10. Having heard the learned counsel for the appellants and also the learned counsel for the respondents, it is a specific case of the plaintiff that his father was allotted to the extent of 6 acres 35 guntas and the family was having 30 acres of land and the same was divided among the brothers is also not in dispute. It is also admitted by the defendant that 6 acres of each land is allotted in favour of other brothers and also not disputes the extent of 6 acres 35 guntas was allotted in favour of the father. It is also emerged during the course of evidence, 4 acres of land was sold and remaining 2 acres 35 guntas was retained by the plaintiff. It is also important to note that before filing a suit, private survey was also conducted and the same is disputed and an appeal was filed before the Deputy Commissioner and the Deputy Commissioner passed an order. When the issue involved between the parties, Court Commissioner was appointed and Court Commissioner was examined and he has given the report and in terms of the report, more than the extent what the defendant is having is in possession.

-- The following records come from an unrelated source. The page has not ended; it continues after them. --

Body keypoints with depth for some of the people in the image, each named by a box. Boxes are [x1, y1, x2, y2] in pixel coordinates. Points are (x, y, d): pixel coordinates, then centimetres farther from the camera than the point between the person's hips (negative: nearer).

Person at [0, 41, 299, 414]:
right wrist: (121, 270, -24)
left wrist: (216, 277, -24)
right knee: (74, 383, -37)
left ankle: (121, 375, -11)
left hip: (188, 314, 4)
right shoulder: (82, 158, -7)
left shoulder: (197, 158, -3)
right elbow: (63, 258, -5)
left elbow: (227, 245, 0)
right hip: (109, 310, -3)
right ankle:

11. It is important to note that D.W.1 has categorically admitted that he is in possession of the ‘B’ schedule property. The case of the plaintiff is also that ‘B’ schedule property is the part and parcel of the ‘A’ schedule property. When the categorical admission is given by D.W.1 in his cross-examination and in one breath he says that he is ready to give up the land which is in excess, but, again he says that he is not ready to give up that property and also he admitted that the plaintiff was aware of he is in possession of excess land and all these answers takes away the contention of the counsel appearing for the appellants that no proper measurement was done by the Commissioner and nothing is elicited from the cross- examination of Court Commissioner who has been examined before the Court and his report is also very clear with regard to ‘B’ schedule property is in possession of the defendant and also D.W.1 categorically admits that he is in possession of the said land. When such finding is given by the Trial Court and Appellate Court considering both oral and documentary evidence and also considering the report of the Commissioner as well as the admission on the part of D.W.1 and the counsel for appellants cannot argue against the admission on the part of D.W.1 who categorically admitted that he is in possession of the ‘B’ schedule property and direction is also given to the defendant to hand over the vacant possession of the property to the plaintiff in respect of the ‘B’ schedule property which he is in his possession which is excess land. When such being the case, I do not find any perversity in the finding of Trial Court and Appellate Court. Both the Trial Court and Appellate Court taken note of question of fact and question of law and hence, not a case to invoke Section 100 of CPC.
12. In view of the discussions made above, I pass the following:
ORDER
i) Second appeal is dismissed.
ii) In view of dismissal of the appeal, I.As., if any do not survive for consideration, the same stands disposed of.